Saturday, May 12, 2012

April 19th

Hello! First of all, I'm sorry that I was a lousy writer this week. And by "lousy" I mean basically nonexistent. It took me a few days of queasiness and sleep deprivation to figure out my land and time-zone, and then somehow life just got really busy. The nice thing about that is that I've been keeping active and seeing a lot of my friends. The not so nice thing is that I haven't had a chance to sit down and WRITE. Which is why, on this lovely Saturday evening, I sit in an easy chair with a bowl of pasta and my laptop on the table before me - ready to begin the update.

This first post is a bit of a cheat, really, because I actually wrote this journal entry on our first night in London. So all I'm doing right now is copying my words from page to screen. I will add in the details where I see fit, however, and then rely on my memory for the days which followed that Thursday.

8:55 PM
We made it! Against all odds. I'm sitting next to Kate on our hotel bed (not sure why we booked one double bed instead of two twins?). She is lying rather peacefully, snoring loudly and occasionally sleep-talking about corners. Apparently she didn't sleep last night because she was so worried about us not finding each other today at Heathrow. Which very nearly happened, and which is a tragic novel in itself that I will get to in a moment.

I woke this morning just before my alarm clock went off at 5:30. I was wide-awake immediately, but was still surprised at how pitch-black it was outside. I finished packing and getting ready (and, by the way, I left my adapter and converter in the wall in my room in Dublin... soooo now my appliances are useless. Including my camera, if it dies!), enjoyed breakfast and a cup of tea, and was out the door at 6:45. I walked to the bus stop in Dalkey to catch the air-coach to DUB, and it was such a nice walk. The temperature was just around freezing at that point, but the sun was just coming up over the houses down the street and I was walking towards it the whole way. I was at the stop by 7, on the bus a few minutes later, and then I settled in for the hour drive. I can't remember much about the airport - it feels like ages ago.
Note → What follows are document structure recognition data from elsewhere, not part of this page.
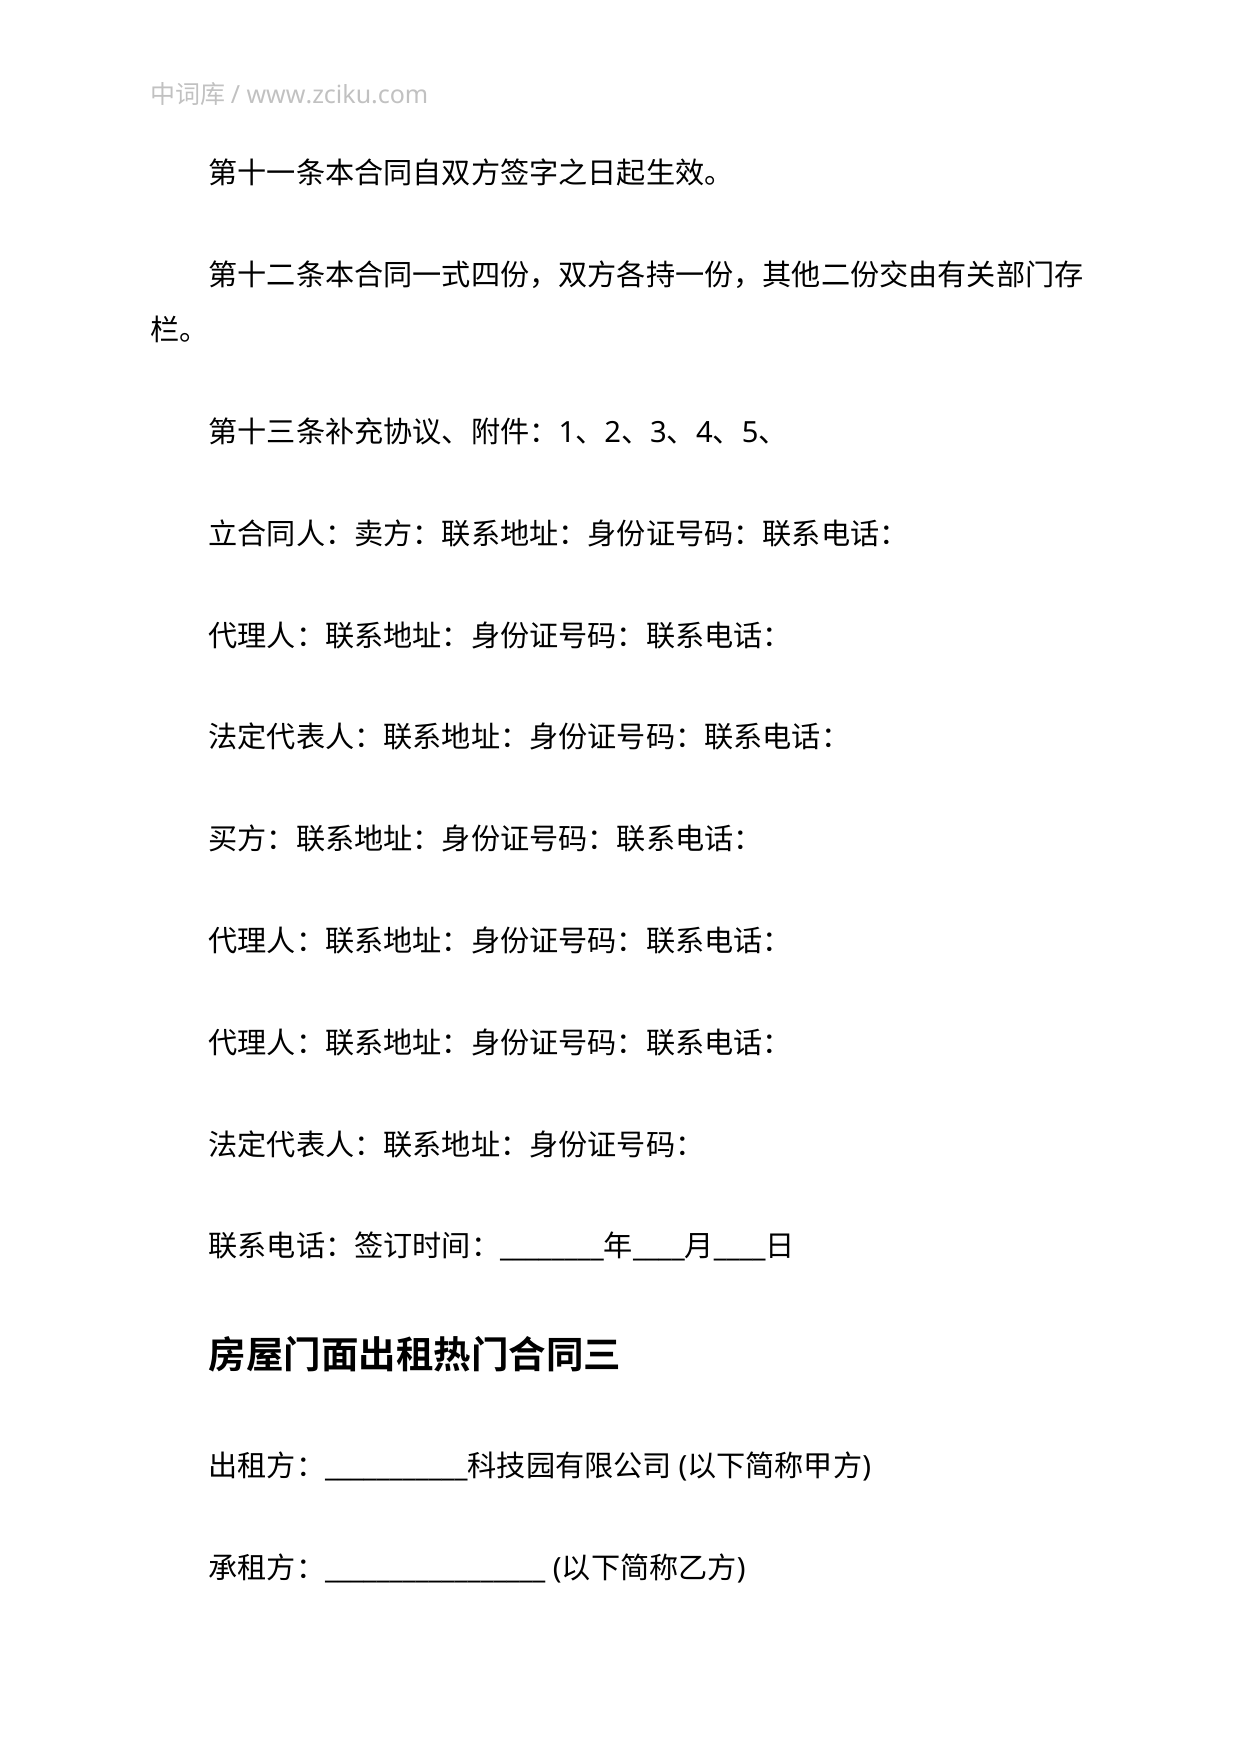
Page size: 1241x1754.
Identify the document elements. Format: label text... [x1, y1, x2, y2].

text 第十二条本合同一式四份，双方各持一份，其他二份交由有关部门存栏。 [150, 252, 1090, 349]
text 第十三条补充协议、附件：1、2、3、4、5、 [150, 408, 1090, 451]
text 代理人：联系地址：身份证号码：联系电话： [150, 917, 1090, 960]
text 买方：联系地址：身份证号码：联系电话： [150, 816, 1090, 858]
text 立合同人：卖方：联系地址：身份证号码：联系电话： [150, 510, 1090, 553]
text 第十一条本合同自双方签字之日起生效。 [150, 150, 1090, 192]
text 房屋门面出租热门合同三 [150, 1325, 1090, 1379]
text 承租方：_________________ (以下简称乙方) [150, 1544, 1090, 1587]
text 法定代表人：联系地址：身份证号码： [150, 1121, 1090, 1163]
text 代理人：联系地址：身份证号码：联系电话： [150, 612, 1090, 654]
text 联系电话：签订时间：________年____月____日 [150, 1223, 1090, 1265]
text 出租方：___________科技园有限公司 (以下简称甲方) [150, 1442, 1090, 1484]
text 法定代表人：联系地址：身份证号码：联系电话： [150, 714, 1090, 756]
text 代理人：联系地址：身份证号码：联系电话： [150, 1019, 1090, 1062]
I do remember that I had a window seat in the very last row of the cabin, next to a nice old British couple who tried to give me tips on how to get from Terminal 1 (where we were landing) to Terminal 5 (where Kate was). The woman seemed to think my mission a brave and impossible one, because as she said, "We tried to get from 1 to 5 last year and got hopelessly lost for hours!" Great. I remember, too, that I was fighting sleep the whole time - and that it was so cloudy and gray outside that I couldn't see anything except during take-off and landing. About the time that the British couple was making me feel a bit panicky about the airport, we landed. I found the Underground easily enough and got to Terminal 5, thinking that the worst was over. Ha.
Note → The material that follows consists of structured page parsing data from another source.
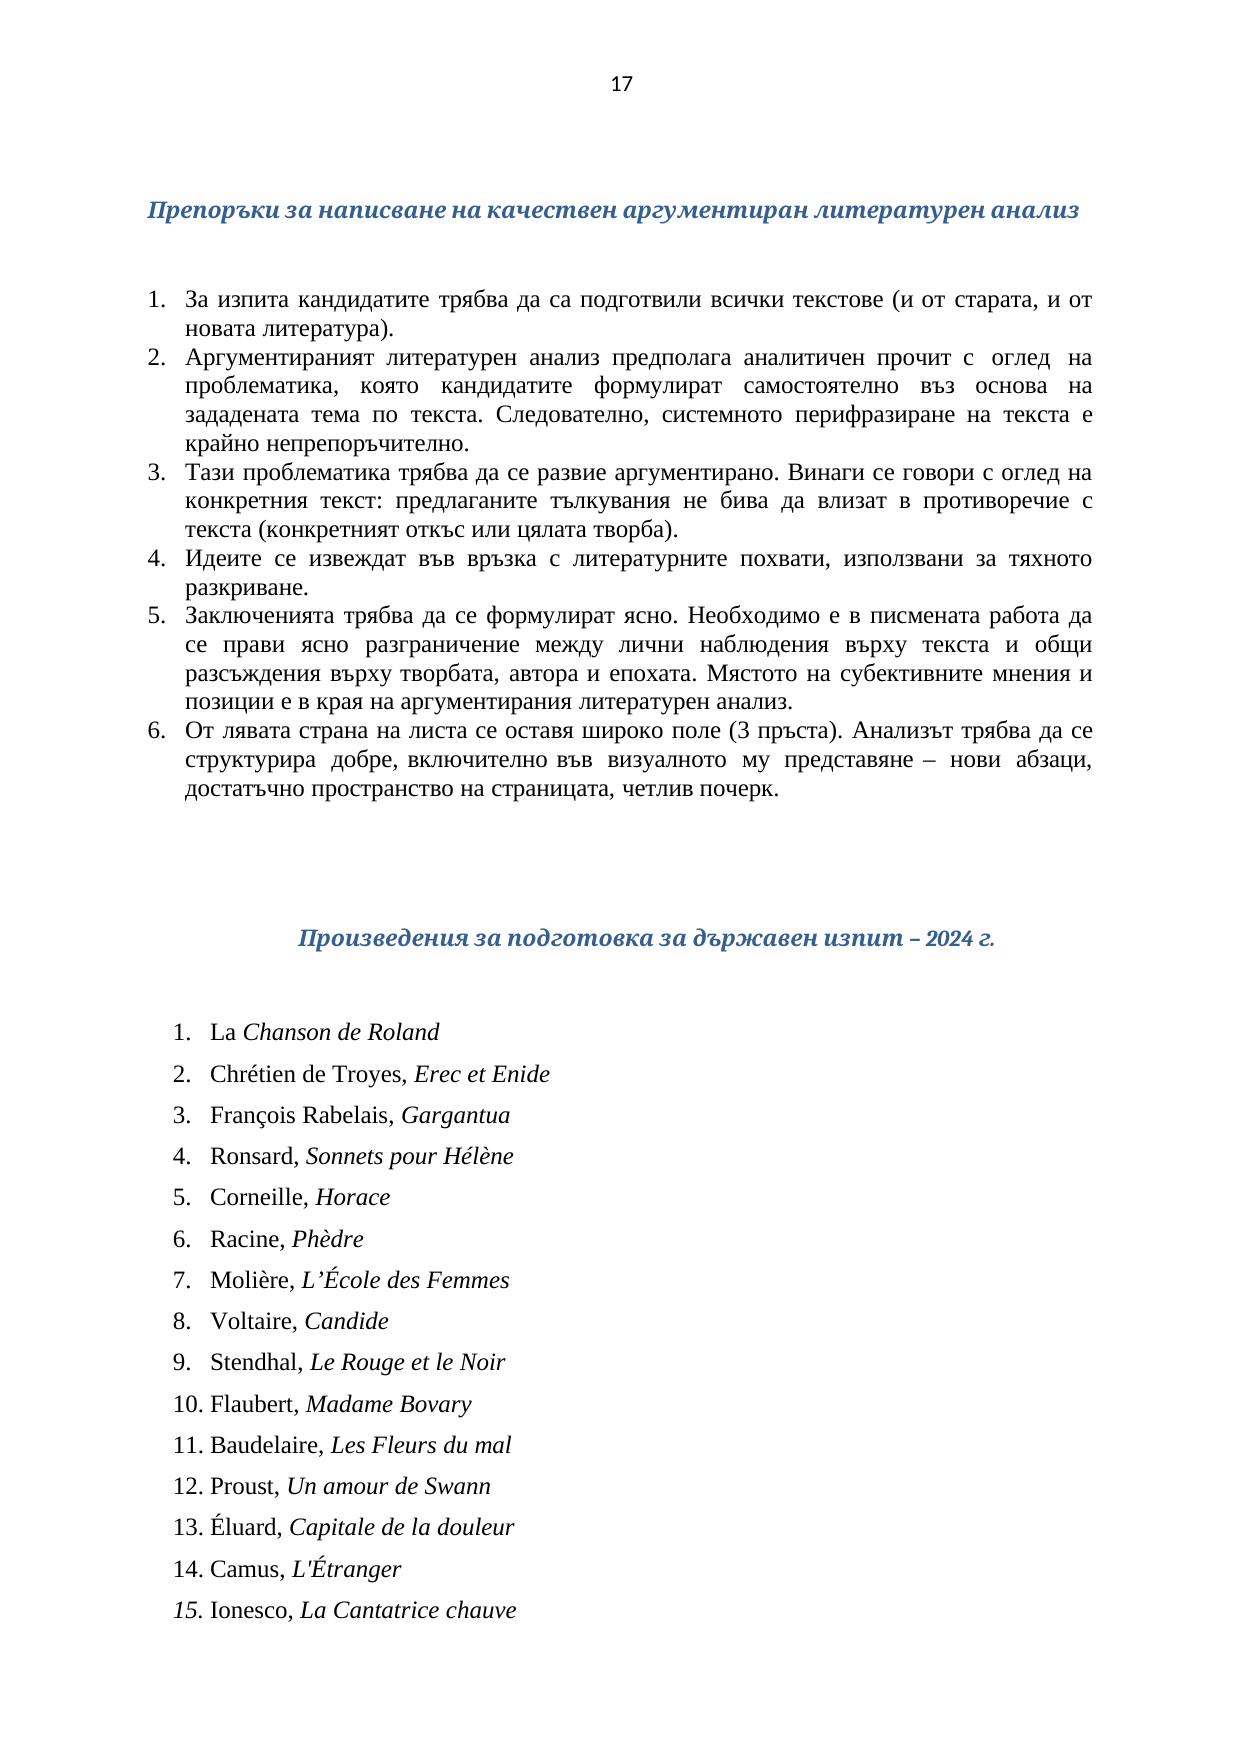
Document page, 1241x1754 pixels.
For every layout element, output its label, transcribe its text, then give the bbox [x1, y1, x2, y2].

list Baudelaire, Les Fleurs du mal [173, 1430, 1105, 1459]
list Идеите се извеждат във връзка с литературните похвати, използвани за тяхното разкриване. [147, 543, 1092, 601]
list Molière, L’École des Femmes [173, 1265, 1105, 1294]
text Препоръки за написване на качествен аргументиран литературен анализ [147, 198, 1105, 225]
list Аргументираният литературен анализ предполага аналитичен прочит с оглед на проблематика, която кандидатите формулират самостоятелно въз основа на зададената тема по текста. Следователно, системното перифразиране на текста е крайно непрепоръчително. [147, 342, 1093, 457]
list Chrétien de Troyes, Erec et Enide [173, 1059, 1105, 1087]
list За изпита кандидатите трябва да са подготвили всички текстове (и от старата, и от новата литература). [147, 284, 1093, 342]
list Ionesco, La Cantatrice chauve [173, 1595, 1105, 1624]
list Corneille, Horace [173, 1182, 1105, 1211]
list Stendhal, Le Rouge et le Noir [173, 1347, 1105, 1376]
list Camus, L'Étranger [173, 1554, 1105, 1582]
list Proust, Un amour de Swann [173, 1471, 1105, 1500]
list Заключенията трябва да се формулират ясно. Необходимо е в писмената работа да се прави ясно разграничение между лични наблюдения върху текста и общи разсъждения върху творбата, автора и епохата. Мястото на субективните мнения и позиции е в края на аргументирания литературен анализ. [147, 601, 1093, 715]
list Éluard, Capitale de la douleur [173, 1512, 1105, 1541]
list Racine, Phèdre [173, 1224, 1105, 1252]
list Voltaire, Candide [173, 1306, 1105, 1335]
list La Chanson de Roland [173, 1017, 1105, 1046]
text Произведения за подготовка за държавен изпит – 2024 г. [298, 926, 1105, 952]
list François Rabelais, Gargantua [173, 1100, 1105, 1129]
list Ronsard, Sonnets pour Hélène [173, 1141, 1105, 1170]
list От лявата страна на листа се оставя широко поле (3 пръста). Анализът трябва да се структурира добре, включително във визуалното му представяне – нови абзаци, достатъчно пространство на страницата, четлив почерк. [147, 715, 1093, 802]
list Flaubert, Madame Bovary [173, 1389, 1105, 1417]
list Тази проблематика трябва да се развие аргументирано. Винаги се говори с оглед на конкретния текст: предлаганите тълкувания не бива да влизат в противоречие с текста (конкретният откъс или цялата творба). [147, 457, 1093, 543]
Suffice it to say, culture differences will be our downfall. Kate and I had arranged that we'd meet at her gate, which is a safe place to find people in American airports. The trouble was, in Europe, you CAN'T meet people at their gates without a boarding pass of your own. Come to think of it, I should have known that after my hectic and harrowing adventures at the Dublin Airport... but I forgot. So Kate, true to our bargain, hung around Gate 17 for an hour while I prayed that she'd find out that she HAD to come out for me to find her. We both apparently spoke to every airport employee in the country. If only ONE person had contacted a fellow employee on the opposite side of the gate, or if they had compared notes in some way, we would have found each other just fine - but nobody thought of that. I knew that Kate would wait at her gate until I found her, because that's what she had promised to do... so I resigned myself to the fact that my first day or two or three in England may very well be spent waiting in the airport for my sister to give up and come out. Anyway - it's all too terrible and stressful and depressing to recall. The main thing is that almost three hours after Kate's plane landed, she came out the gate marked "International Arrivals", where I'd been looking for her in every group that passed by. I ducked under the fence and ran to her. We hugged, we cried, we laughed... we were a whole movie scene all on our own, only better - because our happiness was real.
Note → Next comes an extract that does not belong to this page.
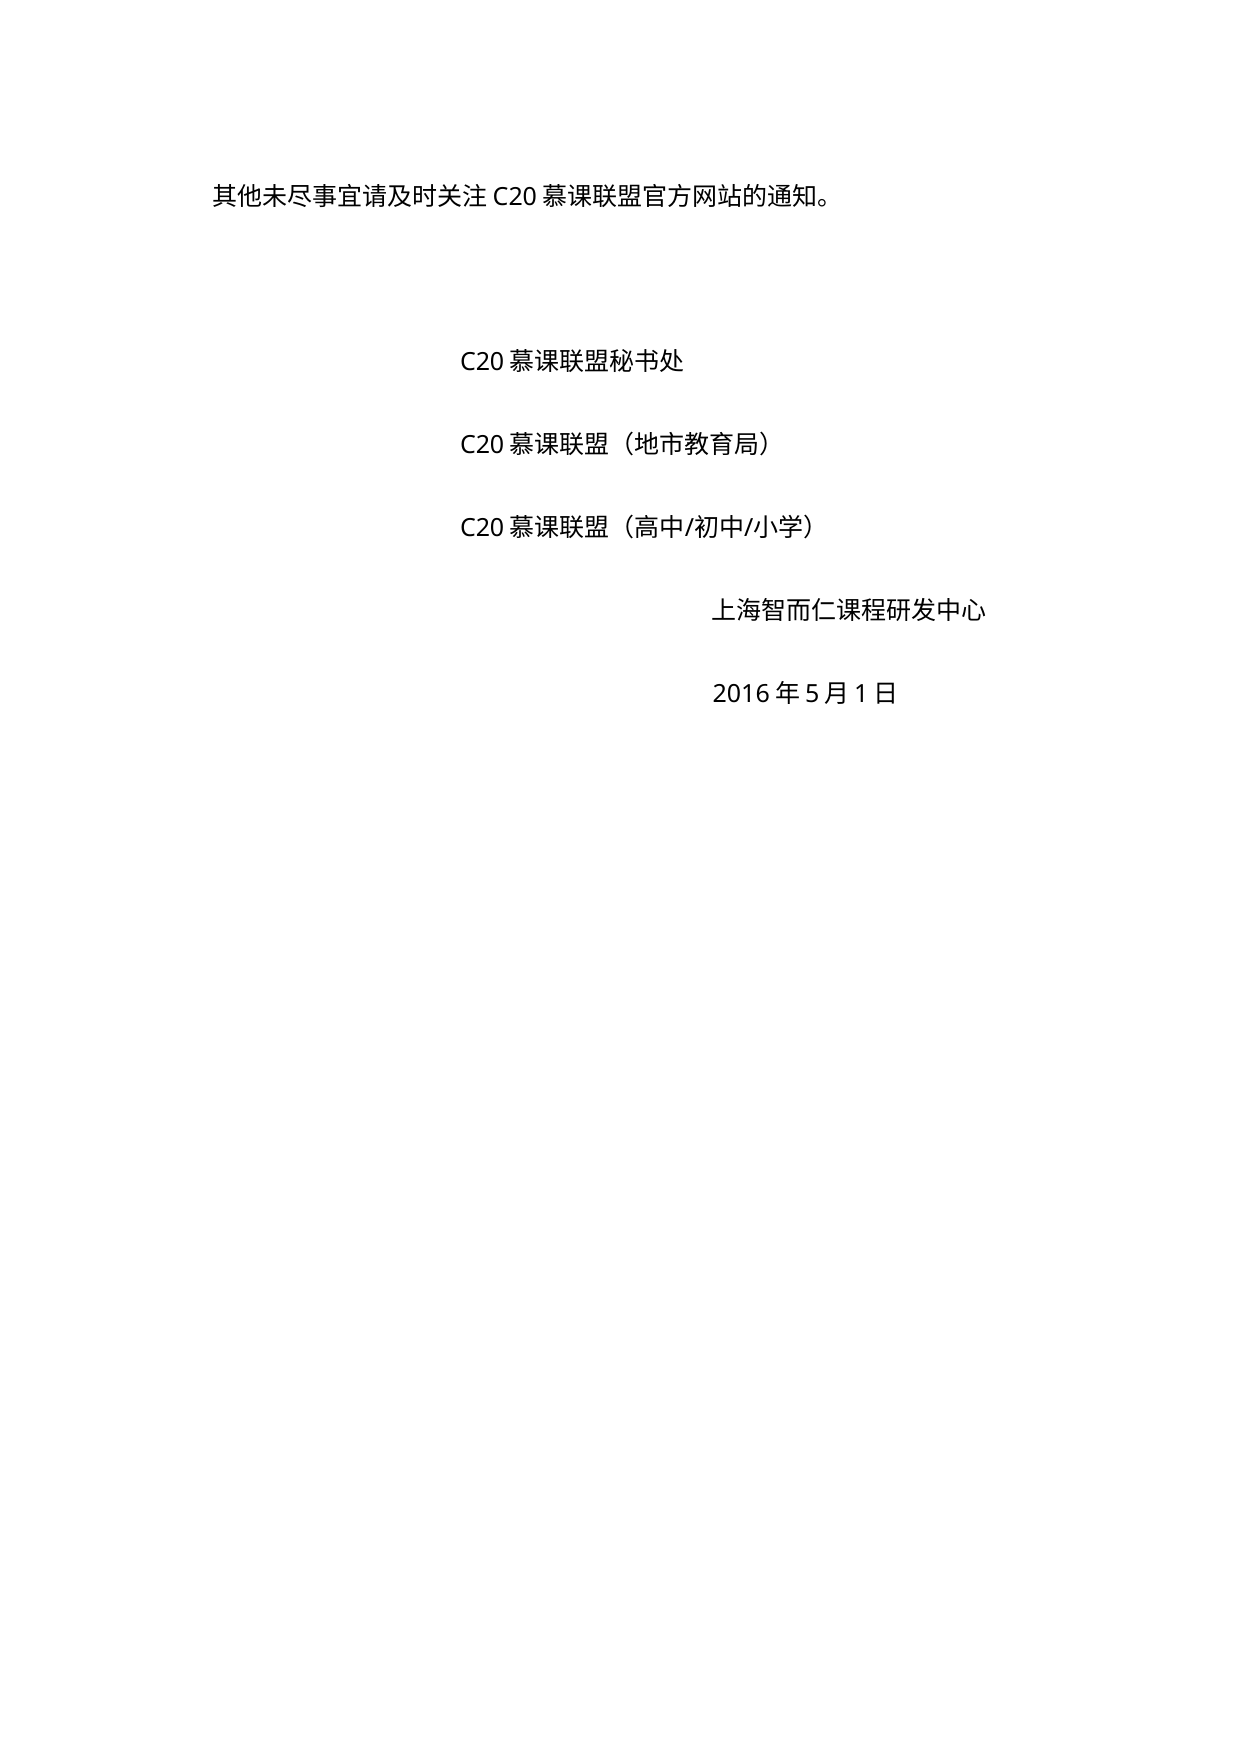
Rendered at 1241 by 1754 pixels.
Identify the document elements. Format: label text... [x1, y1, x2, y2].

Even now I can't believe she's here. It's so odd and out of place - and even though, so far, London has been a series of wrong turns, sore feet and cloud-bursts, her presence makes me feel like I am home.

We took the Tube from Heathrow to the city, and took a bus further in. We got off too early, though, and spent the next hour wandering the streets of Northern London in the pouring rain. That, however, is another tragic saga that doesn't need telling. But eventually we found our hotel, and we let our clothes dry for an hour or two while we recuperated in our room. Then we walked to the corner Tesco (I do love that handy place) and bought a bag of plain bagels, a block of white cheddar, ham, and two bottles of Stella Artois - tonight's dinner and tomorrow's lunch. We are so ingenious, by the way. The only instruments for dining we had in our room were two cups, two saucers, and two little teaspoons - so we used the spoons to slice our cheese and bagels. It was lovely, eating our humble (but creative and well-earned) dinner on a bed in a London hotel on a rainy afternoon.

Tomorrow we've got big plans and a crazy itinerary. Hopefully we'll get to see it all... but right now, I'm content to sit here next to one of my very favorite people on earth as she dreams of turning corners.